Those of you who’ve explored this site know that I’m a fan of film noir. My main interest is in noir from the ‘40s and ‘50s, but I also love the great neo-noirs from the ‘70s that rival anything from the classic period--films like Chinatown, The Conversation, The Long Goodbye, Klute, Dirty Harry, The French Connection, The Godfather, and Taxi Driver. These are films almost everyone has seen or intends to see, at some point. However, one of the grittiest and most unusual noirs from that era has almost been forgotten, maybe because its title and cast made it sound like it would be a buddy comedy. But make no mistake, Hickey and Boggs is as down and dirty as they get, and should be high on the must-see list for any fan of the hard-boiled genre.

Cosby and Culp play the titular private eyes as a couple of divorced, worn-out losers down to their last dime, and maybe their last hope. We meet them in a nameless gin joint drinking their lunch and discussing whether they can afford to keep their phone. They can’t--not until a “Mr. Rice” calls with a job offer. Hickey (Cosby) finds Mr. Rice sunbathing in Speedos on the beach, all leathery tan and whitened teeth and queasily close to a children’s swing set. Rice wants the boys to find a mysterious woman named Mary Jane, and he’s willing to pay a bit too much for it. Hickey and Boggs end up following a chain of bodies, mobsters, a doomed downtown florist with a buried secret, a Chicano gang, and members of a radical group similar to the Black Panthers, all having something to do with half a million in missing loot from a Pittsburgh bank heist.

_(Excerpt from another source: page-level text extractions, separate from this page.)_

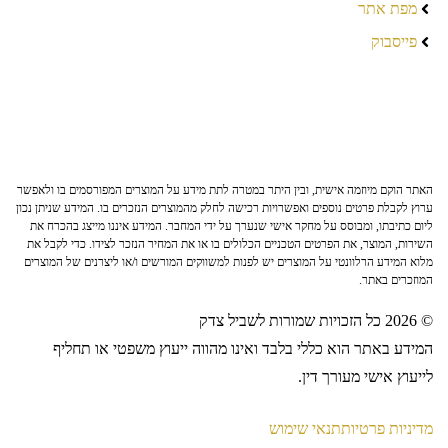
מפת אתר
פייסבוק
האתר הוקם מיוזמה אישית, ובין היתר במטרה לתת מידע על המוצרים המפורסמים בו ולאפשר
ערוץ לקבלת פרטים נוספים ואפשרויות רכישה לחלק מהמוצרים הנזכרים בו. המידע שניתן נכון
ליום כתיבתו, ומבוסס על מחקר אישי שנערך על ידי המחבר. המידע איננו מייצג בהכרח את
השירות, המוצר, את הפרטים הטכניים הכלולים בו או את המחיר הנזכר לצידו. כדי לקבל את
מלוא המידע הרלוונטי על המוצרים יש לפנות למשווקים המורשים ו/או ליצרנים של המוצרים
המוזכרים באתר.
© 2026 כל הזכויות שמורות לשביל צדק
המידע באתר הוא כללי בלבד ואינו מהווה ייעוץ משפטי או תחליף
לייעוץ אישי מעורך דין.
מדיניות פרטיות
תנאי שימוש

Both Hickey and Boggs are still pathetically in love with their ex-wives; but Boggs’ ex is a stripper, and the only way she’ll let him see her now is along with everyone else, as a paying customer at the strip joint. Meanwhile, Hickey attempts with ham-handed humor to win back his wife, a terrific Rosalind Cash. In one of the bleaker moments in the film, when she finally agrees to let down her guard and come to his place, it can’t have happened at a worse time. Cosby brings some real depth and pathos to his situation, in one of the best performances of his career. It’s one of Culp’s best as well. Together, they are completely believable as old friends who end up with nothing in the world but each other to hang on to.

As with any good noir, the story is fragmented and convoluted, with desperate men and women in desperate situations, none of which they completely understand or can control. The real pleasure, however, is in seeing these actors successfully going against type, and in revisiting a lost time in a lost Los Angeles. If you like Ross MacDonald’s Lew Archer series, you’re going to love Hickey and Boggs.